[Collection entries]
※ ※ ※
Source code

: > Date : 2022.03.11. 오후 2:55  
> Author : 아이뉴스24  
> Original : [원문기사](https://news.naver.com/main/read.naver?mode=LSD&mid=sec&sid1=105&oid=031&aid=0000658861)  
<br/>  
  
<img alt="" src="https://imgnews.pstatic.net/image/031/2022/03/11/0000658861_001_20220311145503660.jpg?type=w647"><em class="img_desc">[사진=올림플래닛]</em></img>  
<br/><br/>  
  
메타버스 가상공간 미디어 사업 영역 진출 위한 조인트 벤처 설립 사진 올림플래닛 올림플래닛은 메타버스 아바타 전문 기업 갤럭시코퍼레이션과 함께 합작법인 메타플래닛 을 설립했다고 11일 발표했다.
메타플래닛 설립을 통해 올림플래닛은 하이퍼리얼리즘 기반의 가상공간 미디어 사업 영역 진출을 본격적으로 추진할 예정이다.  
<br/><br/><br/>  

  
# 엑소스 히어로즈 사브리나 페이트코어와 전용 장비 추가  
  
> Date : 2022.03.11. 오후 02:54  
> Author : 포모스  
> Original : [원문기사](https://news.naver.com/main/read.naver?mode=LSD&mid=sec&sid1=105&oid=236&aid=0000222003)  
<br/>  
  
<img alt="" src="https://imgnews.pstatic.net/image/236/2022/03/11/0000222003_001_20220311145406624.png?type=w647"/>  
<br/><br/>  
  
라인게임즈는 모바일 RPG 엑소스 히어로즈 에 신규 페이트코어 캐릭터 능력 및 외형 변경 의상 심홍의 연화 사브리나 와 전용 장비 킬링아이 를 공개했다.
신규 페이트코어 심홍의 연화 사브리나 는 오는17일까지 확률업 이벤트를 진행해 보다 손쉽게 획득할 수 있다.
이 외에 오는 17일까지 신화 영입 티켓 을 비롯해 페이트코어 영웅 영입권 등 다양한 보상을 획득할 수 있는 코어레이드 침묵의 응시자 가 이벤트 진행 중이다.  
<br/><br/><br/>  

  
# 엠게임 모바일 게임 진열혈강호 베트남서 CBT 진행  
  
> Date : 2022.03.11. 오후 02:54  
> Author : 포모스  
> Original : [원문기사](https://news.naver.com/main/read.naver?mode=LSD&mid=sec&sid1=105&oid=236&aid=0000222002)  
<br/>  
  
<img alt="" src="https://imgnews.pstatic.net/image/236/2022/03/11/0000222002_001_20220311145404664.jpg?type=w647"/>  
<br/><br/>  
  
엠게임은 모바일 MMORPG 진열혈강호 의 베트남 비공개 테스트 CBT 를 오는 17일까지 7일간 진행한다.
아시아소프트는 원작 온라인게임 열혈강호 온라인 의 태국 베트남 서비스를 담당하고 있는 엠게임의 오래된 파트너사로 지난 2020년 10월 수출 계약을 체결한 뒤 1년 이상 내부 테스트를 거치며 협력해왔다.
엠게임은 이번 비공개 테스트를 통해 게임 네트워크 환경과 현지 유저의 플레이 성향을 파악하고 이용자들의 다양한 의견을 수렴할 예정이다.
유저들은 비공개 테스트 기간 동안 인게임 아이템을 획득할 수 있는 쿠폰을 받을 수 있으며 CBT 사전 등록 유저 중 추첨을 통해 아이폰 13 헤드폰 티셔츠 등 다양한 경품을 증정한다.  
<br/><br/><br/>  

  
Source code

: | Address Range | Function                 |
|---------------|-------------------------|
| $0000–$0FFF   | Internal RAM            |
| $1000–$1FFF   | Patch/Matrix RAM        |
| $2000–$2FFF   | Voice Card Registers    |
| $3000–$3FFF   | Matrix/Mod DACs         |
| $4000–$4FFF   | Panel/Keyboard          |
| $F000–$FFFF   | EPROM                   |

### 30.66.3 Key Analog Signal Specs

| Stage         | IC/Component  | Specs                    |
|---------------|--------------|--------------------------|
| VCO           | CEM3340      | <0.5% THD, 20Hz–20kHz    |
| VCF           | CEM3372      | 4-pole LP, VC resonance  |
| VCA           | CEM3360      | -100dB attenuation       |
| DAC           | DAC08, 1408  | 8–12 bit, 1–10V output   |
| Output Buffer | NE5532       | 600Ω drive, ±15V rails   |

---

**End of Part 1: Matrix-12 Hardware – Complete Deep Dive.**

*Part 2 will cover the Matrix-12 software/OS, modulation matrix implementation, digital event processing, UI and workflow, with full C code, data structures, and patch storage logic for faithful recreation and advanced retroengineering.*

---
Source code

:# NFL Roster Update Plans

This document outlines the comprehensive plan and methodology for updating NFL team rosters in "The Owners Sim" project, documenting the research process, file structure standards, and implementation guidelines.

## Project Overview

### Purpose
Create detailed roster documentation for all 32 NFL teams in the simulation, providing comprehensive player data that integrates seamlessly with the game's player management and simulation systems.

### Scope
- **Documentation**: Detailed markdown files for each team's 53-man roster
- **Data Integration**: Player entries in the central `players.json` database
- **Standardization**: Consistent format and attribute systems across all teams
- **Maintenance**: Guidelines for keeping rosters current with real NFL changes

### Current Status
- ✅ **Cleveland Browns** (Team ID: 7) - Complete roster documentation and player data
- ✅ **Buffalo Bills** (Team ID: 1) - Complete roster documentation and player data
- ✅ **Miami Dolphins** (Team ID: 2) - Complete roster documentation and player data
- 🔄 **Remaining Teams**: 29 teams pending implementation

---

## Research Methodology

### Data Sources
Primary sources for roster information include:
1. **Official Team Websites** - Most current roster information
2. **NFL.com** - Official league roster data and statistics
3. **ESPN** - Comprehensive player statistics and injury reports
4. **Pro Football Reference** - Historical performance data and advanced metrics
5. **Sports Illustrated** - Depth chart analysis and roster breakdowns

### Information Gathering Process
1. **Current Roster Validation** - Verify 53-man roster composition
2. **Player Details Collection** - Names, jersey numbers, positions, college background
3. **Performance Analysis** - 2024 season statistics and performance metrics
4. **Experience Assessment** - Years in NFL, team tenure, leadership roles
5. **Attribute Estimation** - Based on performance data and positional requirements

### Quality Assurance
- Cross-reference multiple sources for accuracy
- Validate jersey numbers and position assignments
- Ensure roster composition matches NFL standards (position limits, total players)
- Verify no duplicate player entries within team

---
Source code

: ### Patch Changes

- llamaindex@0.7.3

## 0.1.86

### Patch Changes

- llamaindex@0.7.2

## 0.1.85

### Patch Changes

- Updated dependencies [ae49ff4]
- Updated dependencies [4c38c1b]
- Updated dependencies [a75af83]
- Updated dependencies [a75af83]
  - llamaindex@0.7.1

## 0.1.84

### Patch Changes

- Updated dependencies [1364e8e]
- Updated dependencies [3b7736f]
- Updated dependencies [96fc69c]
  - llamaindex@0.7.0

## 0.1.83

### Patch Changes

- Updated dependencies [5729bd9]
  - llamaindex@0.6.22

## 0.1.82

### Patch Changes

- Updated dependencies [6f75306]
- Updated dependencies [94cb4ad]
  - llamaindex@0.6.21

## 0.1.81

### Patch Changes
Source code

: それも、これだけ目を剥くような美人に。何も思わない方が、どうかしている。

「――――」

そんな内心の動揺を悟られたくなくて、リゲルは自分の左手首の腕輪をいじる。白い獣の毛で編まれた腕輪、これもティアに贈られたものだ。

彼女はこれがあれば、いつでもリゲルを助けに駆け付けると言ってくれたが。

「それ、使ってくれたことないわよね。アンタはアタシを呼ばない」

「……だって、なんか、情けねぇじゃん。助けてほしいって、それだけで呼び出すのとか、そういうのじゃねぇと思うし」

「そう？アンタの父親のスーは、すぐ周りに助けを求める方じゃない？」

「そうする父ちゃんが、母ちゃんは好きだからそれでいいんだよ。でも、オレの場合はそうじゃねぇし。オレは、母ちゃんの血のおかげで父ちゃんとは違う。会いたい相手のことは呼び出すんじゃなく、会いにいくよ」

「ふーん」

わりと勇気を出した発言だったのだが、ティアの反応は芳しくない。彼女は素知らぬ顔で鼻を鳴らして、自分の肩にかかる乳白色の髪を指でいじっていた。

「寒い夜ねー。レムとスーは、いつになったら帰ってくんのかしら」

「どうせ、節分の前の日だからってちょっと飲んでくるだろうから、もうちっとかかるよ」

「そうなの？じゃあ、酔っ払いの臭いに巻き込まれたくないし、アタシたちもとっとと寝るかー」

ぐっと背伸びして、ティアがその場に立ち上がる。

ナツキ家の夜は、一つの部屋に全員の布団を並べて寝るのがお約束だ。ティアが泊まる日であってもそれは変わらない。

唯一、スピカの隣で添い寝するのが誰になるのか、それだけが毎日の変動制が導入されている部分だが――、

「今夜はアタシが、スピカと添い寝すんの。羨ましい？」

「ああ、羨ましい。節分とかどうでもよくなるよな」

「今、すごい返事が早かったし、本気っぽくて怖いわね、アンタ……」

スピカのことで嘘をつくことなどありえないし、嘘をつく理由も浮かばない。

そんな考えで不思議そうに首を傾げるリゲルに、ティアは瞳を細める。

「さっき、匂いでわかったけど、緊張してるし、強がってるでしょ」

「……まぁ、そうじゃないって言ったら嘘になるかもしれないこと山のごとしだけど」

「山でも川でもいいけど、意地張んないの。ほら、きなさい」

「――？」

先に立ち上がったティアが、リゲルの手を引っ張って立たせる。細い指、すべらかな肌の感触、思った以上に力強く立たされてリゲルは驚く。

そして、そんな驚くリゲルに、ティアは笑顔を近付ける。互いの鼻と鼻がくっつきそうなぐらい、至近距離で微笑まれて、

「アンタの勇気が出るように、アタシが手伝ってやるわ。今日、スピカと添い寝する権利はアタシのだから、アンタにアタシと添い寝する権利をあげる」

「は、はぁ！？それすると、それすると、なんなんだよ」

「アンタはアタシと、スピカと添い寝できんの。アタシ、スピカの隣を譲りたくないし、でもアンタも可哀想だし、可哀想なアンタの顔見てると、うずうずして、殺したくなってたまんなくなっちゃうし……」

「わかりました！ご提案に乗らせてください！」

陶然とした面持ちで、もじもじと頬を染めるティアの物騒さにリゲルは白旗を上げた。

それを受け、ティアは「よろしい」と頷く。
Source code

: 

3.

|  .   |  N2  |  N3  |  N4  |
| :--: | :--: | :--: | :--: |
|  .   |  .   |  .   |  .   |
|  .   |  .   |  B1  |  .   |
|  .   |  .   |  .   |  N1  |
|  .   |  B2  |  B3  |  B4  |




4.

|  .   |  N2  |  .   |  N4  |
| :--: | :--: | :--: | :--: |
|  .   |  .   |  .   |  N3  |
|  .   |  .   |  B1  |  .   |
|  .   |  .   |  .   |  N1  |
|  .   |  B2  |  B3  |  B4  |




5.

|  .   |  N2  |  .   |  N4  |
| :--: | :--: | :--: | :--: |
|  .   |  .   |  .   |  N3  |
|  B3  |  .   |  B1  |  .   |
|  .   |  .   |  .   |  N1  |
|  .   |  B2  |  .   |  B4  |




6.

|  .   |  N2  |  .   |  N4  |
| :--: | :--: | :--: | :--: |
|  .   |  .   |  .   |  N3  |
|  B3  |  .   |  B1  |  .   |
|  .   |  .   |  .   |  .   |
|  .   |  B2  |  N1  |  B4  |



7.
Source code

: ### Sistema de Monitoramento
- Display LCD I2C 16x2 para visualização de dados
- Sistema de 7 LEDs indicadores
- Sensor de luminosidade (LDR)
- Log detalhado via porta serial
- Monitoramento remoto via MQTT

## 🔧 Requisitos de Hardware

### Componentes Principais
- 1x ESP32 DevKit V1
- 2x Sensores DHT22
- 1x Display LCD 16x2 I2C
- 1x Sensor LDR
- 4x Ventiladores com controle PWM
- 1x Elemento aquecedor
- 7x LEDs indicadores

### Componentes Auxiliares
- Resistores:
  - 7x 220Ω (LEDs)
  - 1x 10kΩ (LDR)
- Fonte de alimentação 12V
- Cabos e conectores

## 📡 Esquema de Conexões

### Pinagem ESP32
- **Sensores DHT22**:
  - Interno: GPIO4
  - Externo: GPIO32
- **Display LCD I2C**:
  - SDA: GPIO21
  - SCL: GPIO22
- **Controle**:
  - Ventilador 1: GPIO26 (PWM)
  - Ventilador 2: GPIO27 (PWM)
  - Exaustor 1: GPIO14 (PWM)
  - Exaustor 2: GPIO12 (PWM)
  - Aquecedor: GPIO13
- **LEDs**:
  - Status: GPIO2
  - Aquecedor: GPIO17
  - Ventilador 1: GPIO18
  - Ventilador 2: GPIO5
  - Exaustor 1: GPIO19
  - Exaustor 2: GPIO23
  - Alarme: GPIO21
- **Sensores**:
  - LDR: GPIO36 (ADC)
※ ※ ※
PROBLEM TO WORK ON:
Reproduce word for word the stretch of the collection entries from the line containing "### Purpose" through the line containing "## Research Methodology", both included.

SOLUTION FOR THIS EXERCISE:
### Purpose
Create detailed roster documentation for all 32 NFL teams in the simulation, providing comprehensive player data that integrates seamlessly with the game's player management and simulation systems.

### Scope
- **Documentation**: Detailed markdown files for each team's 53-man roster
- **Data Integration**: Player entries in the central `players.json` database
- **Standardization**: Consistent format and attribute systems across all teams
- **Maintenance**: Guidelines for keeping rosters current with real NFL changes

### Current Status
- ✅ **Cleveland Browns** (Team ID: 7) - Complete roster documentation and player data
- ✅ **Buffalo Bills** (Team ID: 1) - Complete roster documentation and player data
- ✅ **Miami Dolphins** (Team ID: 2) - Complete roster documentation and player data
- 🔄 **Remaining Teams**: 29 teams pending implementation

---

## Research Methodology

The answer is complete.